Reproduce the records below word for word, beginning with the line that contains "phylum: Tracheophyta" and continuing through the last line of the records, including both.

Collection entries:
━━━━━━━━━━━━━━━━━━━━

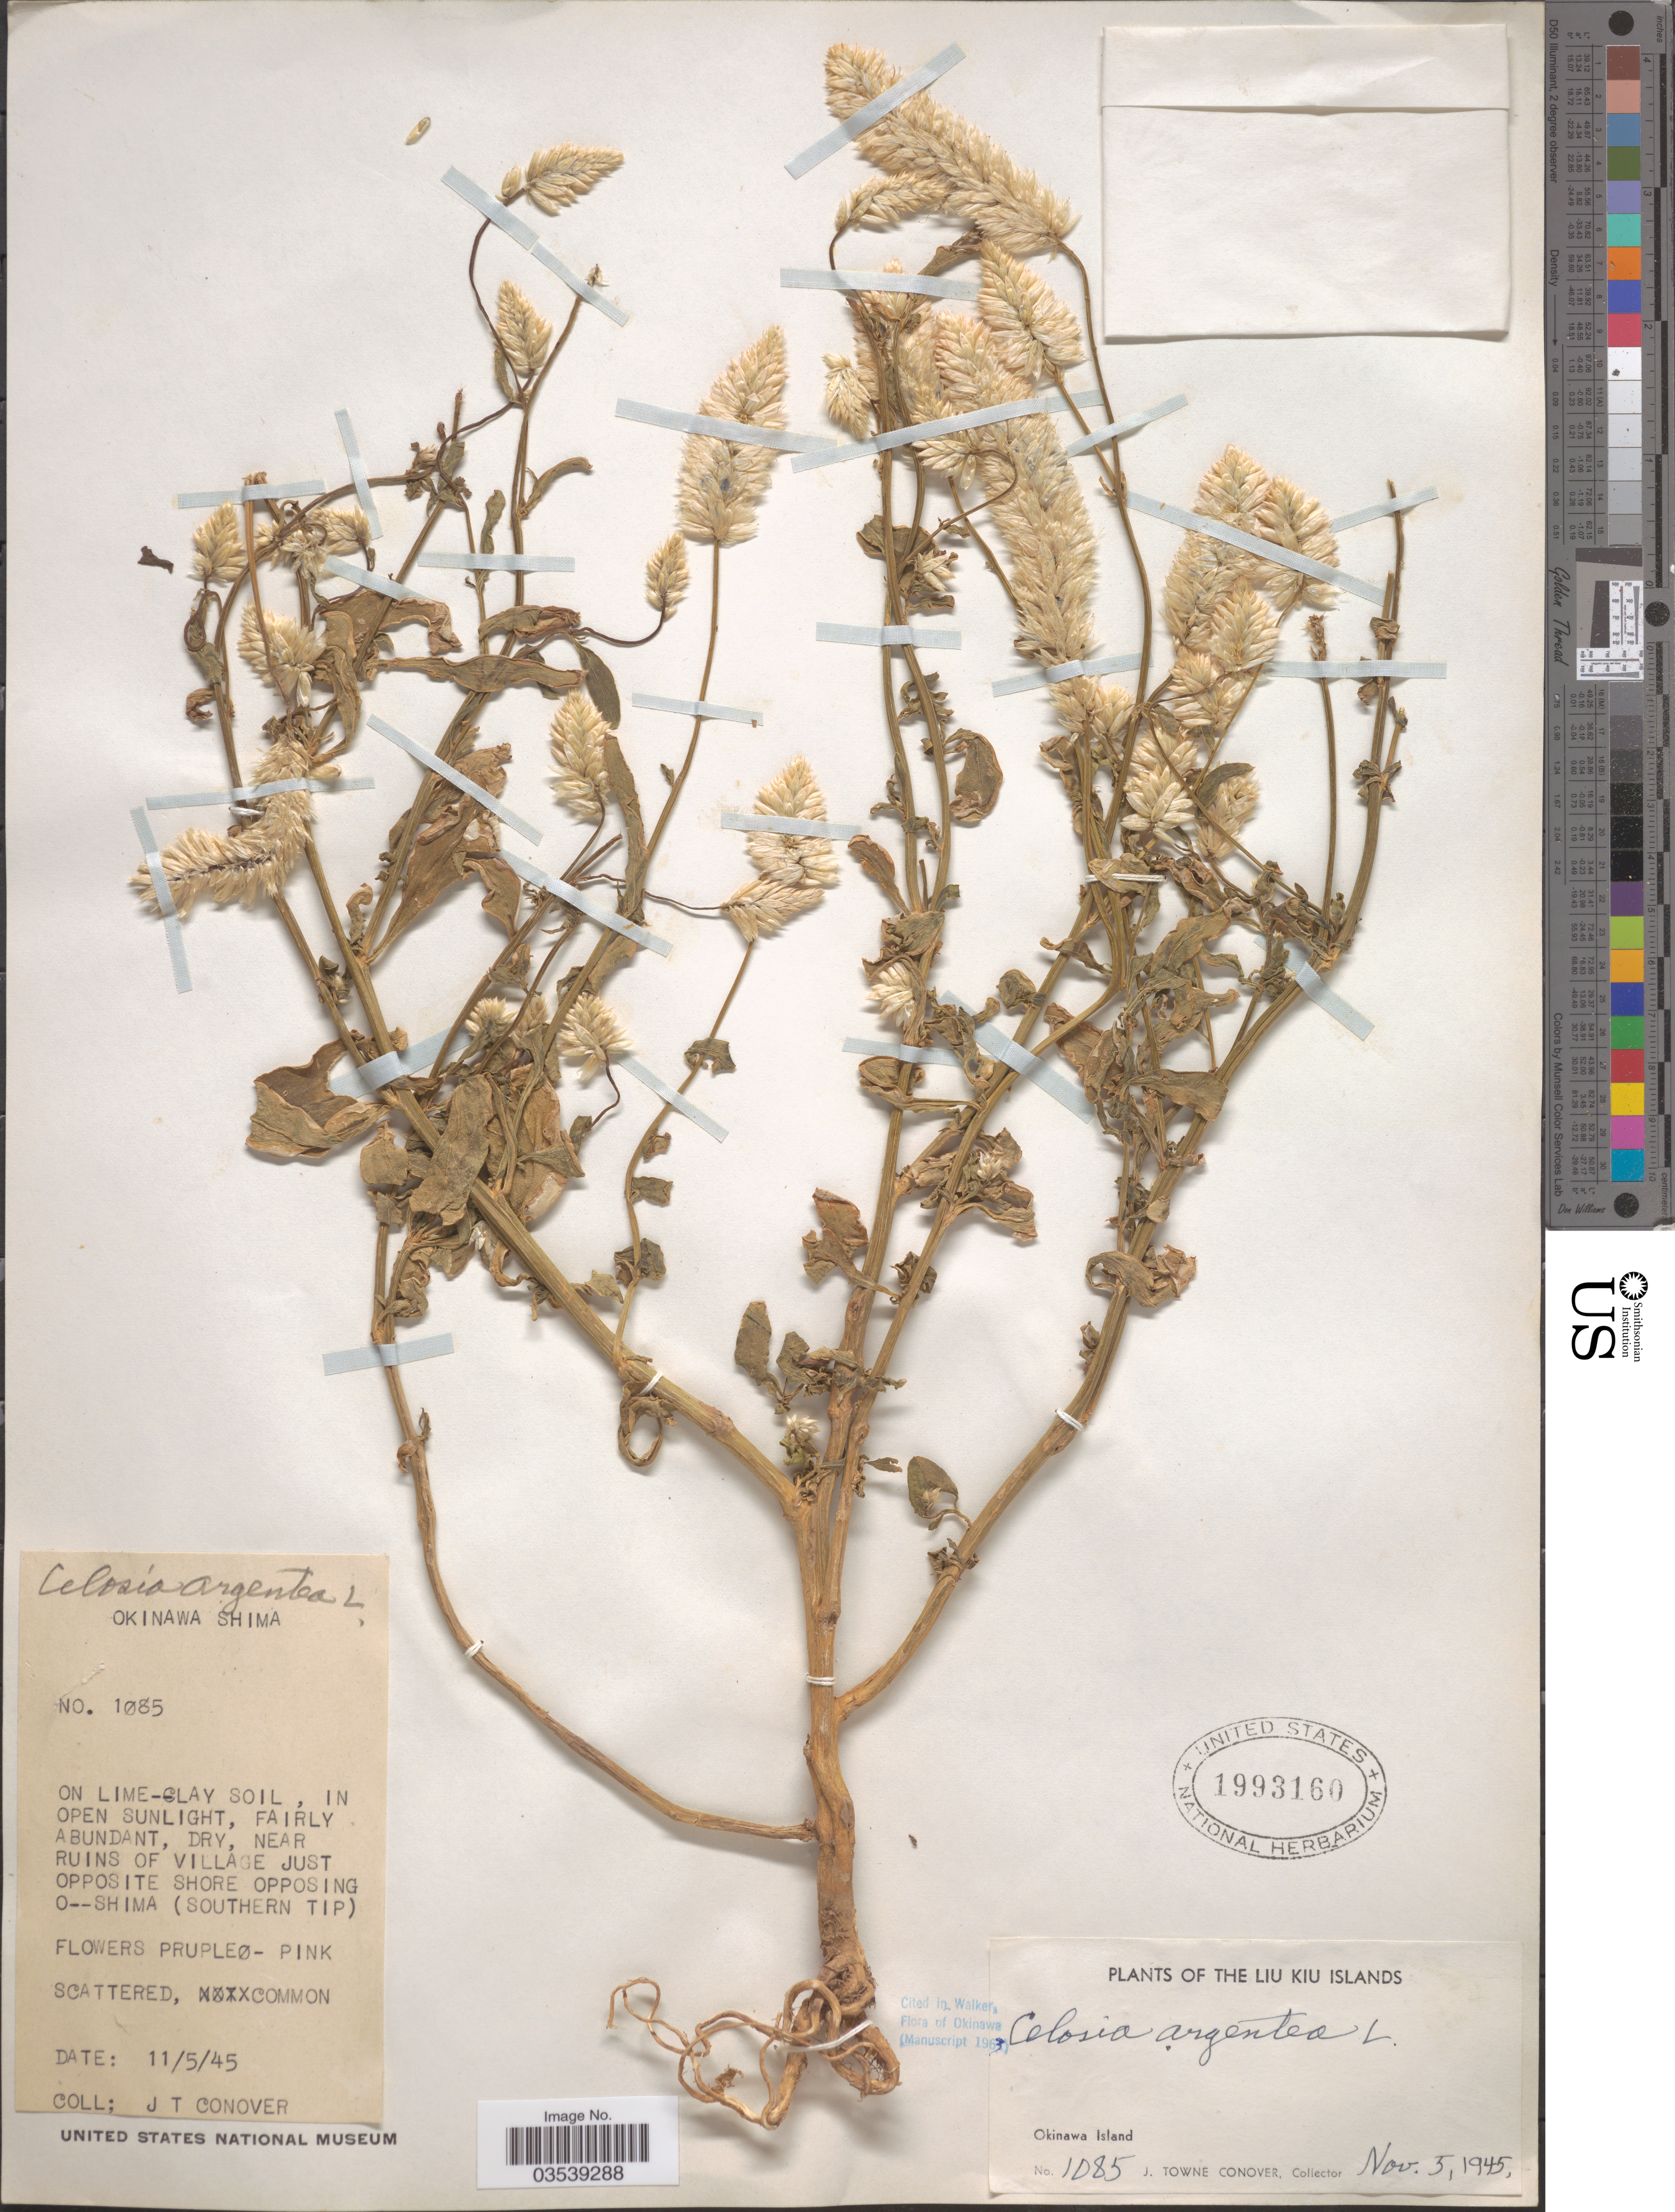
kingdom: Plantae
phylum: Tracheophyta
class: Magnoliopsida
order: Caryophyllales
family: Amaranthaceae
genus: Celosia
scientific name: Celosia argentea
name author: L.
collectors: J. T. Conover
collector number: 1085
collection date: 1945-11-05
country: Japan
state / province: Okinawa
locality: Okinawa Shima. Near ruins of village just opposite shore opposing O-Shima (Southern Tip). The Liu Kiu Islands. Okinawa Island.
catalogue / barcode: US 1993160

━━━━━━━━━━━━━━━━━━━━

• Response to the task:
phylum: Tracheophyta
class: Magnoliopsida
order: Caryophyllales
family: Amaranthaceae
genus: Celosia
scientific name: Celosia argentea
name author: L.
collectors: J. T. Conover
collector number: 1085
collection date: 1945-11-05
country: Japan
state / province: Okinawa
locality: Okinawa Shima. Near ruins of village just opposite shore opposing O-Shima (Southern Tip). The Liu Kiu Islands. Okinawa Island.
catalogue / barcode: US 1993160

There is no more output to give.